1911 Encyclopædia Britannica/Lucaris, Cyrillos
LUCARIS, CYRILLOS (1572–1637), Greek prelate and theologian, was a native of Crete. In youth he travelled, studying at Venice and Padua, and at Geneva coming under the influence of the reformed faith as represented by Calvin. In 1602 he was elected patriarch of Alexandria, and in 1621 patriarch of Constantinople. He was the first great name in the Orthodox Eastern Church since 1453, and dominates its history in the 17th century. The great aim of his life was to reform the church on Calvinistic lines, and to this end he sent many young Greek theologians to the universities of Switzerland, Holland and England. In 1629 he published his famous Confessio, Calvinistic in doctrine, but as far as possible accommodated to the language and creeds of the Orthodox Church. It appeared the same year in two Latin editions, four French, one German and one English, and in the Eastern Church started a controversy which culminated in 1691 in the convocation by Dositheos, patriarch of Jerusalem, of a synod by which the Calvinistic doctrines were condemned. Lucaris was several times temporarily deposed and banished at the instigation of his orthodox opponents and of the Jesuits, who were his bitterest enemies. Finally, when Sultan Murad was about to set out for the Persian War, the patriarch was accused of a design to stir up the Cossacks, and to avoid trouble during his absence the sultan had him killed by the Janissaries (June 1637). His body was thrown into the sea, recovered and buried at a distance from the capital by his friends, and only brought back to Constantinople after many years.
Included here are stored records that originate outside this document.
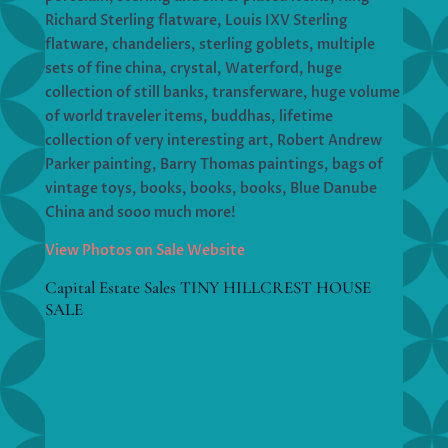
Richard Sterling flatware, Louis IXV Sterling
flatware, chandeliers, sterling goblets, multiple
sets of fine china, crystal, Waterford, huge
collection of still banks, transferware, huge volume
of world traveler items, buddhas, lifetime
collection of very interesting art, Robert Andrew
Parker painting, Barry Thomas paintings, bags of
vintage toys, books, books, books, Blue Danube
China and sooo much more!
View Photos on Sale Website
Capital Estate Sales TINY HILLCREST HOUSE
SALE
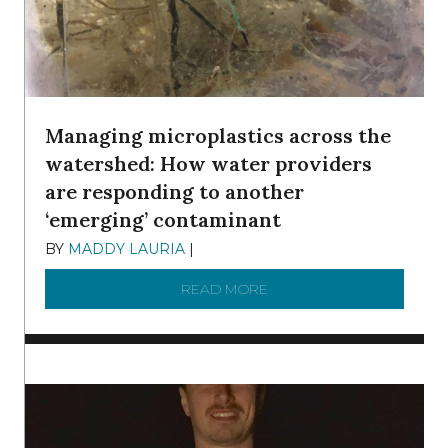
Managing microplastics across the
watershed: How water providers
are responding to another
‘emerging’ contaminant
BY
MADDY LAURIA
|
DECEMBER 15, 2025
READ MORE
ABOUT MANAGING MICRO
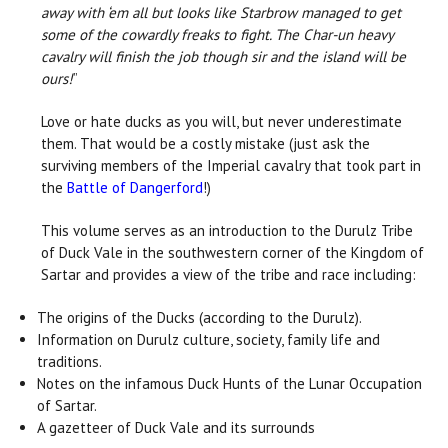
away with ‘em all but looks like Starbrow managed to get
some of the cowardly freaks to fight. The Char-un heavy
cavalry will finish the job though sir and the island will be
ours!
”
Love or hate ducks as you will, but never underestimate
them. That would be a costly mistake (just ask the
surviving members of the Imperial cavalry that took part in
the
Battle of Dangerford
!)
This volume serves as an introduction to the Durulz Tribe
of Duck Vale in the southwestern corner of the Kingdom of
Sartar and provides a view of the tribe and race including:
The origins of the Ducks (according to the Durulz).
Information on Durulz culture, society, family life and
traditions.
Notes on the infamous Duck Hunts of the Lunar Occupation
of Sartar.
A gazetteer of Duck Vale and its surrounds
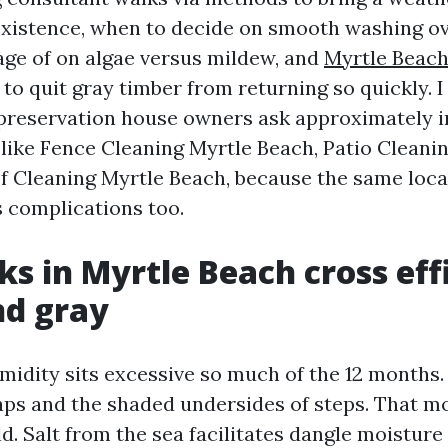
xistence, when to decide on smooth washing ov
age of on algae versus mildew, and
Myrtle Beac
to quit gray timber from returning so quickly. I
preservation house owners ask approximately i
, like Fence Cleaning Myrtle Beach, Patio Cleani
f Cleaning Myrtle Beach, because the same loc
s complications too.
s in Myrtle Beach cross effi
nd gray
midity sits excessive so much of the 12 months
 caps and the shaded undersides of steps. That m
d. Salt from the sea facilitates dangle moisture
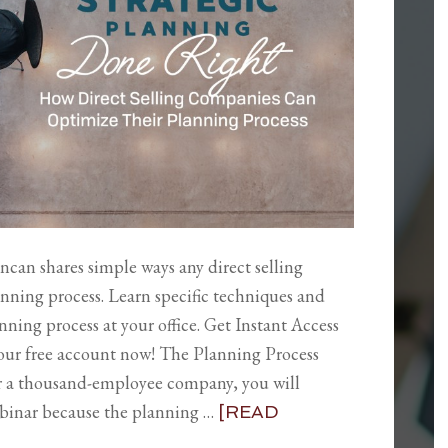
ncan shares simple ways any direct selling
nning process. Learn specific techniques and
ning process at your office. Get Instant Access
your free account now! The Planning Process
r a thousand-employee company, you will
ebinar because the planning …
[READ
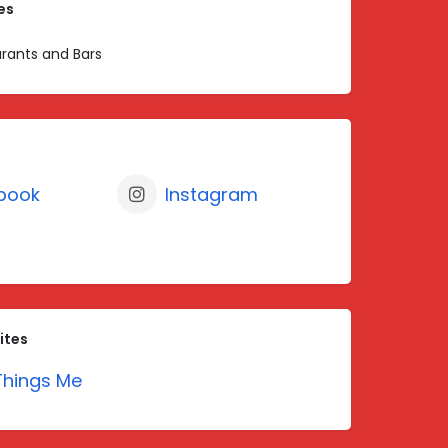
es
rants and Bars
book
Instagram
ites
hings Me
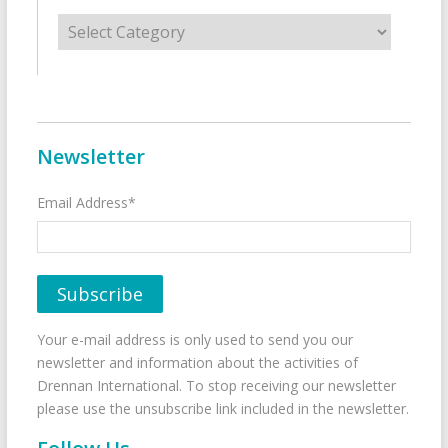
Categories
Newsletter
Email Address*
Your e-mail address is only used to send you our
newsletter and information about the activities of
Drennan International. To stop receiving our newsletter
please use the unsubscribe link included in the newsletter.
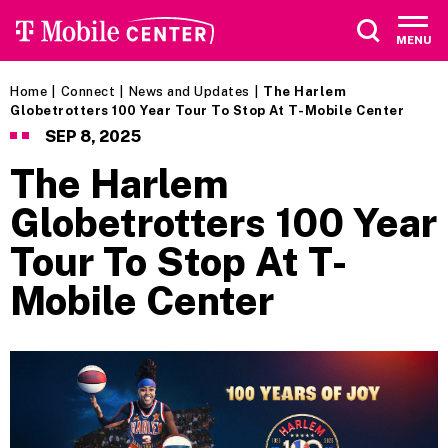
Skip
to
MENU
content
Accessibility
Buy
Home
|
Connect
|
News and Updates
|
The Harlem
Tickets
Globetrotters 100 Year Tour To Stop At T-Mobile Center
Search
SEP
8
, 2025
The Harlem
Globetrotters 100 Year
Tour To Stop At T-
Mobile Center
The orthodoxy of Lucaris himself continued to be a matter of debate in the Eastern Church, even Dositheos, in view of the reputation of the great patriarch, thinking it expedient to gloss over his heterodoxy in the interests of the Church.
See the article “Lukaris” by Ph. Meyer in Herzog-Hauck, Realencyklop. (3rd ed., Leipzig, 1902), which gives further authorities.